Pour répondre au plus près au remarques émises par les joueurs en vue de polir cette copie 2023 de Resident Evil 4, Capcom a aussi très largement repensé l’intégration du personnage d’Ashley. Faut-il rappeler à quel point la protection de la fille du Président était perçue par beaucoup comme un poids alourdissant l’expérience de jeu ?

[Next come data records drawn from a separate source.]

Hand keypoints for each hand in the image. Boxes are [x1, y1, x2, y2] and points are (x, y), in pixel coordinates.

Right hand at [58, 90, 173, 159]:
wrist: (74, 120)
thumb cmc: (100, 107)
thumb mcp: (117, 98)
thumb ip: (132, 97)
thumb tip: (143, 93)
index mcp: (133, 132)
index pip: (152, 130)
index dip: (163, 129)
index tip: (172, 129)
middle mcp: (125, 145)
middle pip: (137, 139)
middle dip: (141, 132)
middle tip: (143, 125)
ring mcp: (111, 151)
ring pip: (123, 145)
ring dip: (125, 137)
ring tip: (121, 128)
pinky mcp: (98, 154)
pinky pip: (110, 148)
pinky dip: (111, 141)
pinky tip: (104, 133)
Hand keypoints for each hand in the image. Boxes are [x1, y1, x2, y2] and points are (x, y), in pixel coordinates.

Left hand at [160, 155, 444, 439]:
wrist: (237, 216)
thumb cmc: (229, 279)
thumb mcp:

Ici, un seul bouton suffit à influer sur son comportement (rester proche de Leon ou se mettre en retrait) et sa jauge de vie disparaît au profit d’un simple appel de détresse émis lorsqu’un ennemi tente de la capturer.

©Capcom 2023

Un temps de réaction trop long peut suffire à entraîner un game over, mais la garde rapprochée de la jeune femme devient désormais nettement moins contraignante. Sa présence reste d’ailleurs requise pour dénicher certains secrets impliquant le duo qu’elle forme avec Leon, ce nouveau Resident Evil 4 faisant clairement le choix d’approfondir son exploration pour épaissir son cheminement et le rendre moins linéaire. Dans le même ordre d’idées, les énigmes ont été complètement remaniées et se révèlent globalement plus élaborées, ménageant des pauses bienvenues dans une progression qui reste toujours très intense sur le plan de l’action.

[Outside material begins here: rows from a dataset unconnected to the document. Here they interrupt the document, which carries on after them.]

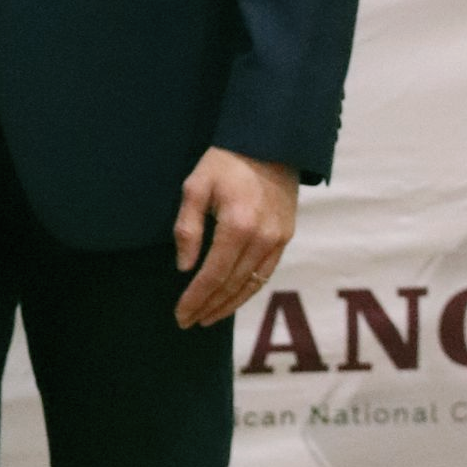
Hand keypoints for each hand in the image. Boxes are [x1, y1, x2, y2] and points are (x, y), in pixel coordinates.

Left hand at [172, 149, 298, 328]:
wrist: (270, 145)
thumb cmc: (225, 163)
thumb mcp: (196, 187)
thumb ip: (187, 228)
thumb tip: (184, 267)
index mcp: (237, 226)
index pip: (212, 275)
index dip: (195, 298)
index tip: (180, 315)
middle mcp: (261, 239)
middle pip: (231, 285)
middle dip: (207, 307)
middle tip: (188, 321)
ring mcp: (277, 240)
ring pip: (251, 285)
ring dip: (227, 305)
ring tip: (206, 318)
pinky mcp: (285, 238)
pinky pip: (265, 274)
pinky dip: (247, 291)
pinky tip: (231, 299)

Requêtes, chasse au trésor et exploration libre

Impliquant désormais l’accomplissement de requêtes optionnelles, le déroulement du remake met en évidence le désir de Capcom d’offrir une approche un peu plus libre. On y trouve une vraie intention de pousser le joueur à revenir fouiller les environnements pour y dénicher toutes sortes de trésors cachés, même si rien ne nous empêche non plus d’aller droit au but.

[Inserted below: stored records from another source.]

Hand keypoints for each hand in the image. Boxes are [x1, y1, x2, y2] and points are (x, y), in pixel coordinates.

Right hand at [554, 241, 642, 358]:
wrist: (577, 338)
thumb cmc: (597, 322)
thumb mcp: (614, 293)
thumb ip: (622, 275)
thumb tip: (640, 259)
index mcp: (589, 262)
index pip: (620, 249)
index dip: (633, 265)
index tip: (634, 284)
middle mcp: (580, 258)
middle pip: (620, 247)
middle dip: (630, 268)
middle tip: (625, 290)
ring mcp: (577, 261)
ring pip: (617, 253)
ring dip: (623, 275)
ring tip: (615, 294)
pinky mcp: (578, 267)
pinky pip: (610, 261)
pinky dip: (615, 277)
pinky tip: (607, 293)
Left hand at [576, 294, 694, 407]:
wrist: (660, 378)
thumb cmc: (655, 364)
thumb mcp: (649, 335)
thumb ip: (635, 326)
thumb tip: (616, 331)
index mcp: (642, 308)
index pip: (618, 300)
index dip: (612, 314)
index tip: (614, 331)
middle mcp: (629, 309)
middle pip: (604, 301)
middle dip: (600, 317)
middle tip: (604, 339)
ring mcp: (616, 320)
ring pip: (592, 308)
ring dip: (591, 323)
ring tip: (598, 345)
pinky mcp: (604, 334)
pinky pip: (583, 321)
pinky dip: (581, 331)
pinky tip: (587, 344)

Un bon moyen de booster une durée de vie déjà très respectable pour un jeu de ce type, tout en autorisant chacun à avancer à son rythme tant l’aspect customisation est poussé. Pas question de vous gâcher la surprise, mais sachez que de nouveaux types de défis et de récompenses ont été inclus pour offrir encore plus d’options de personnalisation en fonction de votre style de jeu.

©Capcom 2023

Rien n’est laissé au hasard, la grande diversité de l’arsenal offrant autant d’approches variées pour répondre aux attentes de chacun, tandis que la création de munitions mise en place dans les récents remakes reste bien évidemment de la partie. L’accès aux anciennes zones dans un but d’exploration approfondie avec l’accomplissement des requêtes ou la recherche de trésors contribue fortement à enrichir l’expérience de jeu.

©Capcom 2023

Et c’est peut-être bien dans ces moments-là que l’on profite le plus du titre, certaines zones pouvant abriter des ennemis d’un nouveau genre alors que d’autres nous laisseront souffler deux minutes si on avait pris soin de les débarrasser de leurs occupants. Les déplacements libres en barque permettent par exemple de fouiller les alentours du village de fond en comble, l’achat de cartes détaillées mettant en évidence la quantité de secrets étonnante que renferme ce remake.

Une autre conception de la peur

Ceux qui craignaient le sentiment de déjà-vu inhérent à ce type de proposition risquent donc d’être agréablement surpris par la manière dont ce titre se distingue de l’original par un déroulement largement renouvelé. On a le sentiment de redécouvrir Resident Evil 4 sans pour autant que sa proposition singulière, basée sur un compromis parfait entre l’action et le survival horror, ne soit dénaturée.

©Capcom 2023

Cette version 2023 se charge aussi de gommer les éléments un peu trop typés « arcade » du jeu d’origine, ne serait-ce que dans la manière dont les objets laissés par les ennemis juraient avec l’atmosphère pourtant très sombre de l’aventure. Ici, tout est plus discret, plus en accord avec l’ambiance horrifique visuellement modernisée, ce qui n’empêche pas le joueur de ressentir le même plaisir décomplexé à faire parler la poudre face aux abominations qui se bousculent pour l’écharper.

©Capcom 2023

Après tout, si Resident Evil 4 a su marquer l’histoire d’un genre tout entier, c’est aussi parce que sa dominante « action » assumée permettait de se détacher de cette peur viscérale qui nous empêchait parfois de mettre un pied devant l’autre dans les tout premiers volets de la série. C’est une autre forme de malaise que prônait alors le quatrième volet de la franchise et, que l’on valide ou pas ce changement de direction assumé, cette composante fait toujours bel et bien partie de son ADN, y compris dans cet ambitieux remake.